**Extract provided**.
....................

# Column-to-beam connection hardware options



## garya505 (Aug 1, 2013)

I'm designing my own patio cover. This will be freestanding, with four 6x6 or 8x8 columns (posts) and two 6x10 or 8x10 beams. It will be about 12'x15' in overall size. I'm planning to use off-the-shelf connection hardware (mostly Simpson), And I'm wondering which type of connection hardware is "best", or at least, what are the pros and cons of each. We have the T and L plates, the column cap, and the heavy gusseted angle to consider. I've attached pics of each to illustrate. I like the look of the heavy gusseted angle, but I can't seem to find many examples of these in actual structures so I'm wondering why they aren't more popular. And yes I'm going to use knee braces, but I'd still like to use the connector with the best lateral force capacity. The T and L straps, and the heavy gusseted angles are rated for lateral force, but the column caps are not.

Any help would be greatly appreciated.


----------



## Rdog (Nov 14, 2013)

Whats "Best" is to not use hardware but instead use joinery. (not what you wanted to hear I'm guessing)

The few projects I worked on that used hardware on timber frames were all custom made heavy steel, I don't think I've ever seen simpson brand of the same robust quality (I'm not doubting they make acceptable hardware for your application, I'm sure it would work for a time) But the right way to join Posts into girts/connectors is mortise and tenon joinery, pegged.

....................

**Records shown**.

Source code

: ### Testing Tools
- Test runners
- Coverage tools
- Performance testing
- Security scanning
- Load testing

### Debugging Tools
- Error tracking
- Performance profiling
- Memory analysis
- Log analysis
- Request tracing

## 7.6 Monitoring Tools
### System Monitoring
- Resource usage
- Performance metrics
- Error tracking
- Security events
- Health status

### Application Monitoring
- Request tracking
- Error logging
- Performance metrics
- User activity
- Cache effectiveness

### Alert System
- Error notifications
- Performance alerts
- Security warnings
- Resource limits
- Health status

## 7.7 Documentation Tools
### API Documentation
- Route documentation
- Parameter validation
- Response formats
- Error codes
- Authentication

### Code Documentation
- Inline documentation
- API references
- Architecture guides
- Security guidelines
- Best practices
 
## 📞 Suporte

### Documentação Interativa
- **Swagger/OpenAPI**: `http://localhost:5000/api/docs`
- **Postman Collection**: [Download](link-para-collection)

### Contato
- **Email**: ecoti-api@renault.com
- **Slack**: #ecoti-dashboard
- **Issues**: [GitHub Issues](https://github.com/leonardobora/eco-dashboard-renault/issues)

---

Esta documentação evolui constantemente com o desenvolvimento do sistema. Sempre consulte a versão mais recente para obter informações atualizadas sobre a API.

....................

**Problem requirements**. Reproduce everything from "## Rdog (Nov" down to "tenon joinery, pegged." in the forum thread on column-to-beam connection hardware, word for word.

**Response**.
## Rdog (Nov 14, 2013)

Whats "Best" is to not use hardware but instead use joinery. (not what you wanted to hear I'm guessing)

The few projects I worked on that used hardware on timber frames were all custom made heavy steel, I don't think I've ever seen simpson brand of the same robust quality (I'm not doubting they make acceptable hardware for your application, I'm sure it would work for a time) But the right way to join Posts into girts/connectors is mortise and tenon joinery, pegged.